Here I see that at some point HA stops registering the sensor and then after about ~15 minutes, it starts again, usually coming down from a high CPU usage. This makes me think that there is some process (maybe an add-on) that spirals out of control and then recovers. While HA is responsive, ssh also becomes irresponsive, so I cannot look at top for example.
I have no (simple) idea of how to debug this because the log files (both supervisor and core) show nothing of relevance. Does anyone have any suggestions?
I have been having the same problem as well. Granted, I am running off a RPi 3B+, but it didn’t happen until I updated to 0.110. I hope this gets fixed soon.
I am not entirely sure whether this happened for me since 0.110 though. I have been having issues for a few weeks and recently moved from Ubuntu to a Proxmox setup because of the (reverted!) deprecation announcement. So I am not sure whether it’s because of that or some HA bug.
Home Assistant is built around an event loop. This means that there is always only a single task running at the core of the system. When a task needs to do I/O, they schedule an I/O task and suspend themselves until the I/O is done.
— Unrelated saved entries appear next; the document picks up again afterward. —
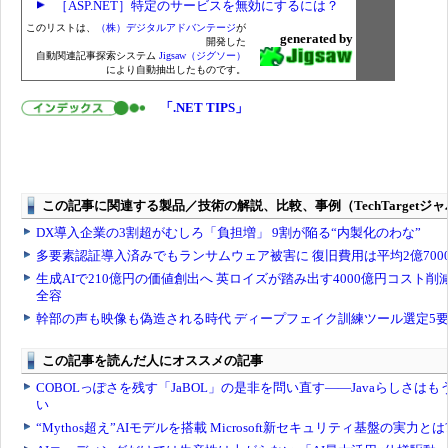
［ASP.NET］特定のサービスを無効にするには？
このリストは、
（株）デジタルアドバンテージ
が
generated by
開発した
自動関連記事探索システム
Jigsaw（ジグソー）
により自動抽出したものです。
「.NET TIPS」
I don’t know if it is the cause here, but one reason for Home Assistant not acting for several seconds is if an incorrectly coded integration is doing I/O inside the task, instead of scheduling an I/O task. Now the whole event loop blocks and no other tasks are processed until the I/O is done.
A good first start is to make sure you don’t have any warnings about I/O in the event loop in your logs. If you do, get those fixed should be step 1.
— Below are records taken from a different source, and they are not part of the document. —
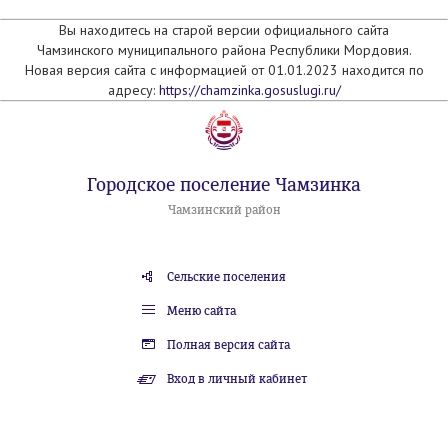
Вы находитесь на старой версии официального сайта
Чамзинского муниципального района Республики Мордовия.
Новая версия сайта с информацией от 01.01.2023 находится по
адресу:
https://chamzinka.gosuslugi.ru/
Городское поселение Чамзинка
Чамзинский район
Сельские поселения
Меню сайта
Полная версия сайта
Вход в личный кабинет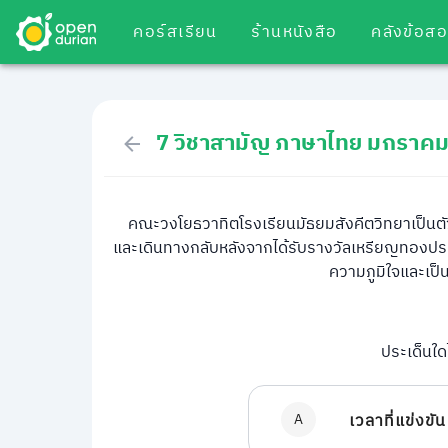
คอร์สเรียน
ร้านหนังสือ
คลังข้อส
7 วิชาสามัญ ภาษาไทย มกราค
คณะวงโยธวาทิตโรงเรียนมัธยมสังคีตวิทยาเป็นตั
และเดินทางกลับหลังจากได้รับรางวัลเหรียญทองประเ
ความภูมิใจและเป
ประเด็นใด
A
เวลาที่แข่งขัน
Thanks @balloob! However, I do not think it is merely the event-loop getting blocked. Because not only does Home-Assistant become irresponsive, so do all add-ons.
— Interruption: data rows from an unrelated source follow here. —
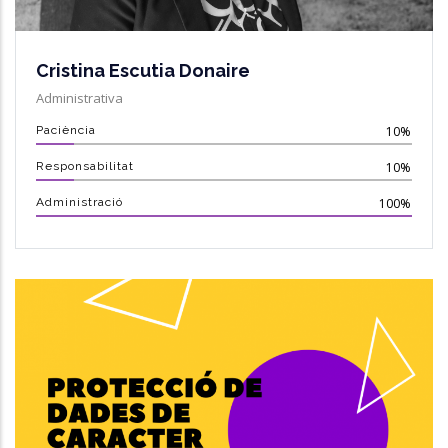
Cristina Escutia Donaire
Administrativa
Paciència
10%
Responsabilitat
10%
Administració
100%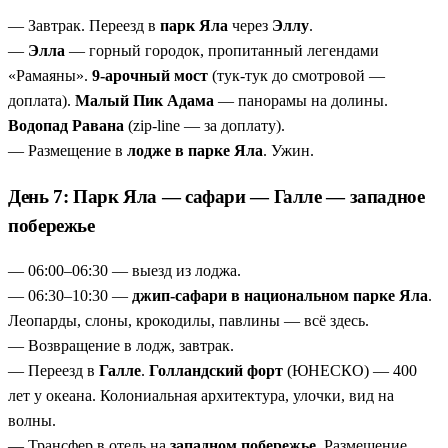
— Завтрак. Переезд в
парк Яла
через
Эллу
.
—
Элла
— горный городок, пропитанный легендами
«Рамаяны».
9-арочный мост
(тук-тук до смотровой —
доплата).
Малый Пик Адама
— панорамы на долины.
Водопад Равана
(zip-line — за доплату).
— Размещение в
лодже в парке Яла
. Ужин.
День 7: Парк Яла — сафари — Галле — западное
побережье
— 06:00–06:30 — выезд из лоджа.
— 06:30–10:30 —
джип-сафари в национальном парке Яла
.
Леопарды, слоны, крокодилы, павлины — всё здесь.
— Возвращение в лодж, завтрак.
— Переезд в
Галле
.
Голландский форт
(ЮНЕСКО) — 400
лет у океана. Колониальная архитектура, улочки, вид на
волны.
— Трансфер в отель на
западном побережье
. Размещение.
So ssh doesn’t work, glances stops reporting (preventing me from finding the culprit), and I am even unable to get into the Proxmox image.
When everything unblocks I see that a Python process crashed:
Might not be related at all, but i had similar issues. For me 2 things helped.
I disabled zeroconf. That already helped a lot in bringing the python process down a notch in cpu usage.
I disconnected my vlans from the host. As soon as my host is connected to more than one subnet, homeassistant uses ALOT more CPU.
After doing 2. I re-enabled zeroconf and had no issues anymore.
I noticed something similar this last week. Maybe related? I’m running hass supervised on a nuc. I noticed my nuc fan was full speed following a restart and would not come down, temp was spiking. Upon investigation the python3 process for the supervisor was using 100% cpu and not going down. Since I’m in a docker, I restarted the supervisor and everything went back to normal. No idea what caused the problem as I didn’t see anything in the logs, but it seemed to be a pretty good bandaid.
Just leaving a link to my original post with what i believe to be the same error. Python3 high CPU Usage
What you could do is run PySpy to analyze the Python Process.